Comment 8 William A. Rowe Jr. 2019-01-16 23:22:49 UTC
(In reply to Axel Reinhold from comment #7)
> sorry - i do not understand your question. In apaches http_core.c the
> schemas apache uses are fixed to http and https - see this comment in
> http_scheme():
> 
>     /*
>      * The http module shouldn't return anything other than
>      * "http" (the default) or "https".
>      */
> 
> so i reduced the patch also to these protocols.

That makes sense!

> I needed this behaviour not in an intranet environment but in a real-live
> website which is running behind haproxy which also does SSL-offloading. This
> page uses an iframe in which links to directories are generated - these were
> redirected to trailing-slash versions by mod_dir with the wrong protocol. So
> i needed this solution and did not like the ServerName solution, because
> this does not work when both http and https are available. In apache the
> config is only available once, because of the haproxy loadbalancer in front
> of apache and apache sees no difference in the requests other than the
> x-forwarded-proto header.

So I just want to clarify, both PROXY protocol and RemoteIPInternalProxy
lists represent the intranet, absolutely safe routes which can be trusted,
so they should toggle the decoding of the designated RemoteIPProtoHeader.

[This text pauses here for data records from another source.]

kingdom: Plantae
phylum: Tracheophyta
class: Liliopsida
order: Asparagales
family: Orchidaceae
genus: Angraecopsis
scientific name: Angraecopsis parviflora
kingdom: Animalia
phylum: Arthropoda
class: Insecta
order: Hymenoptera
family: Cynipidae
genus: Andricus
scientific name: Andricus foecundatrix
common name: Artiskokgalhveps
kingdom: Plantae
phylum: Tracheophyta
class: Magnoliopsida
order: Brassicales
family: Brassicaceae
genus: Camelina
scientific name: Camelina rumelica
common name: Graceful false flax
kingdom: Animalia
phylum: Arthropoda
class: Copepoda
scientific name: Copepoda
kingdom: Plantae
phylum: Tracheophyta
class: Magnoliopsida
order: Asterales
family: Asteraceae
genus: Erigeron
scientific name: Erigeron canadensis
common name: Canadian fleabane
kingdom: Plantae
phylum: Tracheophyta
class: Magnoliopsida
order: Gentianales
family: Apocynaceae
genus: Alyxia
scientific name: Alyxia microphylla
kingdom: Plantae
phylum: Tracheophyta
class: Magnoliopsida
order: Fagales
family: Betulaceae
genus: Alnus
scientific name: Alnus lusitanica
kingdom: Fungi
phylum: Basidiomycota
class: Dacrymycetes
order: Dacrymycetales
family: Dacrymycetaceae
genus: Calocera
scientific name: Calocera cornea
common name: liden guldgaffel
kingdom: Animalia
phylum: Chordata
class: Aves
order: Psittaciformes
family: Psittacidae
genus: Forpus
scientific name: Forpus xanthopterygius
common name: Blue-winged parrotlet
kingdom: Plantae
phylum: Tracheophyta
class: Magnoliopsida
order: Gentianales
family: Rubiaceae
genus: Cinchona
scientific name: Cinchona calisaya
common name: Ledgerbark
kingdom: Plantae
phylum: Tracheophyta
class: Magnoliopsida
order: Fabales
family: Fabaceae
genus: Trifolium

If the route comes instead only through RemoteIPTrustedProxy or through
unrecognized proxies, the protocol should not be overridden, IMO. Would 
you concur?

Looks like we are close to having a patch to commit to trunk for further
feedback and potential backporting.
Comment 9 Axel Reinhold 2019-01-17 07:54:50 UTC
In my configuration the proxy is in my local virtual network which has no routing outside the virtual machines running on the host:

# grep -i remoteip *
modules.conf:LoadModule remoteip_module modules/mod_remoteip.so
httpd.conf:<IfModule mod_remoteip.c>
httpd.conf:RemoteIPHeader X-Forwarded-For
httpd.conf:RemoteIPProtoHeader X-Forwarded-Proto
httpd.conf:RemoteIPInternalProxy 192.168.37.37

The patch is running in production since two weeks without any issue.